Avec La Saga de Grimr, Jérémie Moreau nous transporte dans une Islande du XVIIIe siècle où la terre gronde et où les hommes semblent minuscules face à la grandeur des éléments. Mais Grimr, lui, refuse d’être minuscule. C’est un colosse au grand cœur et à la rage indomptable, qui décide de graver son nom dans une société qui ne veut pas de lui. Une épopée visuellement sublime et narrativement poignante, bien que parfois un brin trop contemplative.
Grimr est un héros comme on les aime : à la fois brut, attachant et farouchement libre. Orphelin livré à lui-même, il veut plus que survivre dans une Islande hostile, il veut exister, dans toute la splendeur et la tragédie de ce que cela implique. Sa quête pour devenir "quelqu’un" dans un monde qui valorise la lignée et méprise les marginaux résonne profondément, et ses batailles – contre la nature, les hommes, et lui-même – sont aussi impressionnantes que bouleversantes.
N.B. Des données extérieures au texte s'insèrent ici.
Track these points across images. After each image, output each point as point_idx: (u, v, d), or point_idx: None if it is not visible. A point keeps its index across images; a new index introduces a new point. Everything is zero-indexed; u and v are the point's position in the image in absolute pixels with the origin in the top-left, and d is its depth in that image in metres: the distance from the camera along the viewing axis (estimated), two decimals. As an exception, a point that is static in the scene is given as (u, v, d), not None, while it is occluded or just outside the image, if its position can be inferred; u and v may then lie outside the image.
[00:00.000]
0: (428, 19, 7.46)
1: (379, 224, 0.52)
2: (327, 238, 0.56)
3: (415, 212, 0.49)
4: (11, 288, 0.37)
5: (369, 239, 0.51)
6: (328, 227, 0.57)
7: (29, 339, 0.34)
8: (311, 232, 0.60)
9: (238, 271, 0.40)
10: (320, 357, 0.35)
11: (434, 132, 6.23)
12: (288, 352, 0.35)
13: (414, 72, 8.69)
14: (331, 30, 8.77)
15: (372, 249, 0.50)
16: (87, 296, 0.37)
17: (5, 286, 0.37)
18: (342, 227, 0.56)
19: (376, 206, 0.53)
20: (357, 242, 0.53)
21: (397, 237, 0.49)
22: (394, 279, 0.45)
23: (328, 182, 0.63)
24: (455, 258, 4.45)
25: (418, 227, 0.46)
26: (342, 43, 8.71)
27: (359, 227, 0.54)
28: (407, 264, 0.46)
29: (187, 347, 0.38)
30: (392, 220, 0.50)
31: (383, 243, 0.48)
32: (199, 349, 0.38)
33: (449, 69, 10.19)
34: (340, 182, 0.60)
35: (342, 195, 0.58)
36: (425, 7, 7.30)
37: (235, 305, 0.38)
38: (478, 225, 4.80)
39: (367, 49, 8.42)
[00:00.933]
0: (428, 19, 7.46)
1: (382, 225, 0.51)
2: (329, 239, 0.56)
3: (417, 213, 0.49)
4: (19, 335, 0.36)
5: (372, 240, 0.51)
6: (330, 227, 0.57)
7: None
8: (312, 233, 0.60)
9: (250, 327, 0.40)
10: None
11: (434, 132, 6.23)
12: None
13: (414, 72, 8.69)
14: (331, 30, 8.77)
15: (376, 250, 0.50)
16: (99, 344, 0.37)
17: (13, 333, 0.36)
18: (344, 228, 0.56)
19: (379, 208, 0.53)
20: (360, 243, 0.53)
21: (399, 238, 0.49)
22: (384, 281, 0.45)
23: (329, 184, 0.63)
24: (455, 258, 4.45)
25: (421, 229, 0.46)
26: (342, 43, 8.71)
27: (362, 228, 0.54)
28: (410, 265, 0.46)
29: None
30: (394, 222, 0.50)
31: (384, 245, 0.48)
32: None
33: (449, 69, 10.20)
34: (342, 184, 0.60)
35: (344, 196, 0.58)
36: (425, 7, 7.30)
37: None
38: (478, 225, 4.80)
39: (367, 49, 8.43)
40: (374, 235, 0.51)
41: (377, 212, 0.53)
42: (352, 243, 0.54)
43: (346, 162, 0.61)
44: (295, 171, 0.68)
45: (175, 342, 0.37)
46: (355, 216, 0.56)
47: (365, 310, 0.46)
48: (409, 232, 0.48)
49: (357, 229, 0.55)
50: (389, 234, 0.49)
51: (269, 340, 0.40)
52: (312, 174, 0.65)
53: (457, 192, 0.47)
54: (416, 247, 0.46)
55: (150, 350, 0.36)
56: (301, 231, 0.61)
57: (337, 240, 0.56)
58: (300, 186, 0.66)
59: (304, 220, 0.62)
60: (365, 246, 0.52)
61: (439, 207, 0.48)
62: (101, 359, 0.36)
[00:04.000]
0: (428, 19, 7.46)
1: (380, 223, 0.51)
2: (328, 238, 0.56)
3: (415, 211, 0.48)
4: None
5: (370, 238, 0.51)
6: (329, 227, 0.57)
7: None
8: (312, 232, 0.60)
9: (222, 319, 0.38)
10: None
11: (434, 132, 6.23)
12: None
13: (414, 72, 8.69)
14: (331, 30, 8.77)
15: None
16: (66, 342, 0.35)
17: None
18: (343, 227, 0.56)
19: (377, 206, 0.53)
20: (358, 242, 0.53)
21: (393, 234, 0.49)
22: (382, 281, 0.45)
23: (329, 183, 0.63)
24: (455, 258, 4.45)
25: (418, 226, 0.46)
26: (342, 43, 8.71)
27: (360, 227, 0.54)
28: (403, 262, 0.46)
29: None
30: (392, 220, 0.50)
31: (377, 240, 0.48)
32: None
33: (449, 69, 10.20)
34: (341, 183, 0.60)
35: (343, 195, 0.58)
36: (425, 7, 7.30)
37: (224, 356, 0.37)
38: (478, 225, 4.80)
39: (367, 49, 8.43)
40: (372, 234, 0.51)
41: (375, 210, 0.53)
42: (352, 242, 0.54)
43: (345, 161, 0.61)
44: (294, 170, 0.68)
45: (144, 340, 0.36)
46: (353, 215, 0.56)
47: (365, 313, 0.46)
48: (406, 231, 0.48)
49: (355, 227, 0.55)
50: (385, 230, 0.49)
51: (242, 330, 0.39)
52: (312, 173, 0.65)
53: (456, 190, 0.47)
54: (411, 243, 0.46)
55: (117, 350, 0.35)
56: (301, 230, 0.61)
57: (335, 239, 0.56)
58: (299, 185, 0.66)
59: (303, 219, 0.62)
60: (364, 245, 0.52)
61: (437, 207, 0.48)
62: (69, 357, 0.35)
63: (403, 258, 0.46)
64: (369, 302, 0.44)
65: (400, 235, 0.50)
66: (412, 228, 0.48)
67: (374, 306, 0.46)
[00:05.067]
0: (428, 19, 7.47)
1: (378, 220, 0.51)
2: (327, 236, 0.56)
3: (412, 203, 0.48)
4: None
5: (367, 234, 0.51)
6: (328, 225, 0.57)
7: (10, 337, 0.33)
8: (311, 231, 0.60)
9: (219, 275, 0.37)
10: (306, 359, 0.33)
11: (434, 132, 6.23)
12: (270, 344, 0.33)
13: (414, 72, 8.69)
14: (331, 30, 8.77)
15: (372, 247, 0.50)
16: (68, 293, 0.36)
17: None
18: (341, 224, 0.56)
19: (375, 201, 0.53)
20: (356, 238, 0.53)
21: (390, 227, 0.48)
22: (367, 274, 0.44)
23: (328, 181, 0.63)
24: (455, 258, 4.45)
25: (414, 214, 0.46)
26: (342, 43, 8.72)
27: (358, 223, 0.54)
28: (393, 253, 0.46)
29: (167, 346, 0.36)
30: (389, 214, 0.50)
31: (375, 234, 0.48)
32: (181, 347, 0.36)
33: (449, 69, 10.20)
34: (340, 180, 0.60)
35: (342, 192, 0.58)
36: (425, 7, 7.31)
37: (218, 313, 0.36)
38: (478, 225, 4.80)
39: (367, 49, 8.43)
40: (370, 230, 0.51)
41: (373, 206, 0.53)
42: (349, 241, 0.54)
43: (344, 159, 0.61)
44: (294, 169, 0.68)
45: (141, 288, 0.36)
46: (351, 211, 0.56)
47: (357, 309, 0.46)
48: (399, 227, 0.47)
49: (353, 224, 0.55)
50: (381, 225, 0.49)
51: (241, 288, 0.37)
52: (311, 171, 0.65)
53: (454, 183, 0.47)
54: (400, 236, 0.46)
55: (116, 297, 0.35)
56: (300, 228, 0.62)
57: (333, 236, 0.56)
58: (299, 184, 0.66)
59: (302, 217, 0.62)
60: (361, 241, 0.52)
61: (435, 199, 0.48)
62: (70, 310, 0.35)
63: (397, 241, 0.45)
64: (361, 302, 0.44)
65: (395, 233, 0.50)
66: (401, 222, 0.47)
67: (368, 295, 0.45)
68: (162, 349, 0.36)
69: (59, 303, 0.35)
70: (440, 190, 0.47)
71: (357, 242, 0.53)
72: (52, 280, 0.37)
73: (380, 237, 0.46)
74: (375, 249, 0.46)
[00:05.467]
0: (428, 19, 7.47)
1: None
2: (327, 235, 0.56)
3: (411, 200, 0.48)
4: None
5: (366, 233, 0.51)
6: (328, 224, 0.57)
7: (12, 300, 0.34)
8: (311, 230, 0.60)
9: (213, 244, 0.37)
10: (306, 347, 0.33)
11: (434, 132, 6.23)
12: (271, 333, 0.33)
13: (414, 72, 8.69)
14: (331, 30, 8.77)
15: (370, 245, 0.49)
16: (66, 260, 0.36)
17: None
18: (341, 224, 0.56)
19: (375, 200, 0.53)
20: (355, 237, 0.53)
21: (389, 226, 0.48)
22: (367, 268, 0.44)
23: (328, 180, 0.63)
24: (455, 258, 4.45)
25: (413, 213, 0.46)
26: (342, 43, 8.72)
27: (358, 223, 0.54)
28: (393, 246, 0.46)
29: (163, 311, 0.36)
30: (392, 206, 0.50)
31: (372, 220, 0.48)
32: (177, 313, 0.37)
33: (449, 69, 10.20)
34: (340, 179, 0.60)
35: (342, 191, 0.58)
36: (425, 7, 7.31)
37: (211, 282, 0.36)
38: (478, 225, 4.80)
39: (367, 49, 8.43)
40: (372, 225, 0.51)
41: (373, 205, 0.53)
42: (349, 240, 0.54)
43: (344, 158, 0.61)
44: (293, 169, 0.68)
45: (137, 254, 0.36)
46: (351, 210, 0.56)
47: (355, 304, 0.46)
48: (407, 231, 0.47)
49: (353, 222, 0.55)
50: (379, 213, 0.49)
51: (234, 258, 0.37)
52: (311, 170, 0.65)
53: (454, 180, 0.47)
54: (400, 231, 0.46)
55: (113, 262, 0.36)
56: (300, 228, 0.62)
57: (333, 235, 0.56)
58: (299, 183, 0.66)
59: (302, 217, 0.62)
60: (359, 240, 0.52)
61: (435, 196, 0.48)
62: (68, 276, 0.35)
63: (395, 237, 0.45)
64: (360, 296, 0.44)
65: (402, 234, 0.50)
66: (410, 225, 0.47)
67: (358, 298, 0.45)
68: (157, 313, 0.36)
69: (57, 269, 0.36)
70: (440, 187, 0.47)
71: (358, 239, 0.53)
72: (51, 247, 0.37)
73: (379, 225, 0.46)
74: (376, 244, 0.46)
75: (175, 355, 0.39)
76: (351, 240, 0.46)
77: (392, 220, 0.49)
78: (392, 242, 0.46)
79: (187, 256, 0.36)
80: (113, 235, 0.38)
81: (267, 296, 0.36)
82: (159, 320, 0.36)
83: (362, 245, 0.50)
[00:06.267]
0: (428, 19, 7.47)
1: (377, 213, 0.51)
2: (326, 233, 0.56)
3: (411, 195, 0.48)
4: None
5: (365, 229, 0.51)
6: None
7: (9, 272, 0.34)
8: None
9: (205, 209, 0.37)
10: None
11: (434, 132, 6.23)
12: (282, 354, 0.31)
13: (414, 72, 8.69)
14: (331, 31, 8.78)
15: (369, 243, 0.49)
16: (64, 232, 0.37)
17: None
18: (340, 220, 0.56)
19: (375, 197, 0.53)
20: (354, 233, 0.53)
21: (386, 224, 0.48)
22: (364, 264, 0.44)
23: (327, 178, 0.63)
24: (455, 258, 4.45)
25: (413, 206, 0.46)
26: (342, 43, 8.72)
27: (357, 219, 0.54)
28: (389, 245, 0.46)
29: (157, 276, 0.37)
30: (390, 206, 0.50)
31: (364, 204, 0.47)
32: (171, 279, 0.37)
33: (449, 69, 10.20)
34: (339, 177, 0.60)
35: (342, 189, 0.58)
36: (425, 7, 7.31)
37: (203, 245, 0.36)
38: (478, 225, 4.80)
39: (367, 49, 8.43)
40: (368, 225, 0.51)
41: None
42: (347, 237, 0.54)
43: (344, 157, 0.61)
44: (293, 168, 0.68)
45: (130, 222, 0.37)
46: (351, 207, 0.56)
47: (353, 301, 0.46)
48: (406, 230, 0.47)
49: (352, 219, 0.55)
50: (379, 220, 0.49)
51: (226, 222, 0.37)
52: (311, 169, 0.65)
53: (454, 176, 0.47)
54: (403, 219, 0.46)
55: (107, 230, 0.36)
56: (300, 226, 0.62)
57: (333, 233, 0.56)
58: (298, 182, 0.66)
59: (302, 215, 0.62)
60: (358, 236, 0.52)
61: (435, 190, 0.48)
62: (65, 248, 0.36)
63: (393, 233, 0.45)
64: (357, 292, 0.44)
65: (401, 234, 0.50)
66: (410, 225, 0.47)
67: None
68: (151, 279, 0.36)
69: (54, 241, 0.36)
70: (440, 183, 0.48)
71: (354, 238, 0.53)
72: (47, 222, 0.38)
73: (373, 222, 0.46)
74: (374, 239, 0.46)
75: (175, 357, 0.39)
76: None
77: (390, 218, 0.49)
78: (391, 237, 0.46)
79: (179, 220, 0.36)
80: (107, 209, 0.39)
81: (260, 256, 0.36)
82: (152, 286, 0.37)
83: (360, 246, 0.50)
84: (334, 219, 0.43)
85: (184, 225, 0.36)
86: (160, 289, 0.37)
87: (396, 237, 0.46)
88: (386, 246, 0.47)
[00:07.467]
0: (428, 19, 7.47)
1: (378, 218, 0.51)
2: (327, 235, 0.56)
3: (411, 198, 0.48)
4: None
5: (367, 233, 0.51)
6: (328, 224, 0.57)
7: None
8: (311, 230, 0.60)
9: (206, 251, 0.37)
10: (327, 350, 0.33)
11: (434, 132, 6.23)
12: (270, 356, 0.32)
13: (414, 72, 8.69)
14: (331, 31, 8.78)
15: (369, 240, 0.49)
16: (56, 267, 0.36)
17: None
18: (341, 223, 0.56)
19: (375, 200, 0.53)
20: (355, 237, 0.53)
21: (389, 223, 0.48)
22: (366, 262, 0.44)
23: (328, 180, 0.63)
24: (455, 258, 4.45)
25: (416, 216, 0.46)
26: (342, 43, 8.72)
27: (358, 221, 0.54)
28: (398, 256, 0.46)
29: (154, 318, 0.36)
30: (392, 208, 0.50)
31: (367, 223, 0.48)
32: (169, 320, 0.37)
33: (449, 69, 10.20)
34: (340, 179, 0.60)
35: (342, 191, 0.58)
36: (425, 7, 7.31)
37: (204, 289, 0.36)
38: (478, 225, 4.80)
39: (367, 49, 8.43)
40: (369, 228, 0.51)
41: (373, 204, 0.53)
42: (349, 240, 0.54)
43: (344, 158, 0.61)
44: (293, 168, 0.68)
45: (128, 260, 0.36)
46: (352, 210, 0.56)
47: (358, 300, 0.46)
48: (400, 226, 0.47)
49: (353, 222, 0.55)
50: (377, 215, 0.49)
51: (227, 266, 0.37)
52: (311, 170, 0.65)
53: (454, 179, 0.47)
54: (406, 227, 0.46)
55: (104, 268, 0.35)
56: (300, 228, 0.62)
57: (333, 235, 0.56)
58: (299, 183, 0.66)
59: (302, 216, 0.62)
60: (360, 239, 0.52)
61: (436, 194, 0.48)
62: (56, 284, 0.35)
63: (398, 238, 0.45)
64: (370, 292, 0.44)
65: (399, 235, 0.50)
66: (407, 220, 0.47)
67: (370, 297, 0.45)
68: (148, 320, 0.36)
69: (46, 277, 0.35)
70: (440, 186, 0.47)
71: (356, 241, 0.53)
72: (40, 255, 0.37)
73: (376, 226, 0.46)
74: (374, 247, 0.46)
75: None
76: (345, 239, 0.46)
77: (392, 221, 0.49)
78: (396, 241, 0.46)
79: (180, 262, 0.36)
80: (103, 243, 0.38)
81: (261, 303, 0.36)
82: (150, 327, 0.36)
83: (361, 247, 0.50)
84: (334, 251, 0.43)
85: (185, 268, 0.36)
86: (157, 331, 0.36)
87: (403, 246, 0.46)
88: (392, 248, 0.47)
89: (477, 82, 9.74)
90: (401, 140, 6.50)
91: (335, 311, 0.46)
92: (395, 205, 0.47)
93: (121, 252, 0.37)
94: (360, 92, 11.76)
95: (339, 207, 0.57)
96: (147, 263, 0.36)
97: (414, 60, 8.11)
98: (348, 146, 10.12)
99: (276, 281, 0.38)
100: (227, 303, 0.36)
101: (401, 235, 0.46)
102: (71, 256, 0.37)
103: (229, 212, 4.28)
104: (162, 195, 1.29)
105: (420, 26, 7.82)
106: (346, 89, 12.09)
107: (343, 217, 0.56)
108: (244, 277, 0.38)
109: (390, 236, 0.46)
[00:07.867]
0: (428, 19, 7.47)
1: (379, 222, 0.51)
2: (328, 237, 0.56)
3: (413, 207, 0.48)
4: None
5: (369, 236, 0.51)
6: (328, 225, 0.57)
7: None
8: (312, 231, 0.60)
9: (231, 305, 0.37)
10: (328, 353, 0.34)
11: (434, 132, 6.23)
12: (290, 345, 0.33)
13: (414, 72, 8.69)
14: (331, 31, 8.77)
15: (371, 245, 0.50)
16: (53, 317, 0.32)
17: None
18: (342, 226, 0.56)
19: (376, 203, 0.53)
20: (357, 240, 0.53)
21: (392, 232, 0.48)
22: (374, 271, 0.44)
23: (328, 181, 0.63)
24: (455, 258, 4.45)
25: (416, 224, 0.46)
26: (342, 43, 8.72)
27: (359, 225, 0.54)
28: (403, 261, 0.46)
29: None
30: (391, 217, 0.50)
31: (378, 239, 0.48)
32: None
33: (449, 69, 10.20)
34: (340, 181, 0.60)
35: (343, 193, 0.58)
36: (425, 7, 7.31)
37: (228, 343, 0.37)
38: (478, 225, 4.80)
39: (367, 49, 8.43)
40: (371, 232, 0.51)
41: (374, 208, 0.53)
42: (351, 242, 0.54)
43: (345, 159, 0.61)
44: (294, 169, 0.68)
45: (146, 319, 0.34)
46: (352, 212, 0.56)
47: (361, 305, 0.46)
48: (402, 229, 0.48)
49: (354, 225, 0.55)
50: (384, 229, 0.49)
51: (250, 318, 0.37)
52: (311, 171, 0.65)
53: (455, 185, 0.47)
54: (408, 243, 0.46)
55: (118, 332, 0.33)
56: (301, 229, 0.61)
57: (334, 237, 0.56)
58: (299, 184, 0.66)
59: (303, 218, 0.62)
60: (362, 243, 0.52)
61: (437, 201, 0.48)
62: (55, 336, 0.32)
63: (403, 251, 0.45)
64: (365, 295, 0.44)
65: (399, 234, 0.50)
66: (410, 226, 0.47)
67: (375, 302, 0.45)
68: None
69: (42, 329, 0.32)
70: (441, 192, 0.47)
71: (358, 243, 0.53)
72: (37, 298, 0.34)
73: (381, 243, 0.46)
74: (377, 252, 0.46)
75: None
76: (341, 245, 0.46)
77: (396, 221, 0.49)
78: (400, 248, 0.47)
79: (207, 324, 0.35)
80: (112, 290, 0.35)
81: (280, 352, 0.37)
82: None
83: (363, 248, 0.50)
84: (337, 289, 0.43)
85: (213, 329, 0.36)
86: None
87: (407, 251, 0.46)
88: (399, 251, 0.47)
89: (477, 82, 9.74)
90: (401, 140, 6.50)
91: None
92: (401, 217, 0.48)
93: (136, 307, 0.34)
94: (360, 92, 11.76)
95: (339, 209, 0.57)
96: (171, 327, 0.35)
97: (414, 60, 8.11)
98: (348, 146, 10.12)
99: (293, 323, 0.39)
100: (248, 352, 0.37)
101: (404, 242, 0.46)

Le récit, construit comme une saga classique, entrelace moments d’introspection, confrontations épiques, et ages plus calmes où l’Islande elle-même devient un personnage à part entière. Jérémie Moreau capture la beauté sauvage de cette terre, avec ses montagnes, ses volcans, et ses tempêtes, et l’intègre harmonieusement dans l’histoire de Grimr. Chaque planche semble respirer le vent glacial et les grondements du sol.
Graphiquement, c’est une merveille. Le style de Moreau, à la fois expressif et évocateur, joue avec les contrastes entre la rudesse des traits et la délicatesse des couleurs aquarellées. Les paysages, parfois grandioses, parfois oppressants, soulignent parfaitement la solitude et la détermination de Grimr. Chaque page est une œuvre d’art en soi, même si cette splendeur visuelle peut parfois ralentir l’action.
Narrativement, l’histoire trouve un bel équilibre entre le mythe et l’humain. La quête de Grimr pour laisser une trace dans le monde est universelle, mais elle est racontée avec une sincérité et une profondeur qui la rendent unique. Cependant, le rythme contemplatif et certains moments introspectifs un peu longs pourraient perdre ceux qui préfèrent des récits plus rythmés ou dynamiques.
Le principal reproche que l’on pourrait adresser à La Saga de Grimr est peut-être son côté un peu trop sérieux. Si le drame et la poésie fonctionnent à merveille, quelques touches d’humour ou de légèreté auraient apporté un contraste bienvenu dans cet univers parfois écrasant.
En résumé, La Saga de Grimr est une fresque majestueuse et émouvante, portée par un héros inoubliable et un style visuel éblouissant. Jérémie Moreau livre ici une œuvre qui célèbre la force de l’individu face à l’adversité, tout en rendant un hommage vibrant à la nature et à la culture islandaises. Un voyage à la fois brutal et sublime, qui vous laissera aussi émerveillé qu’introspectif.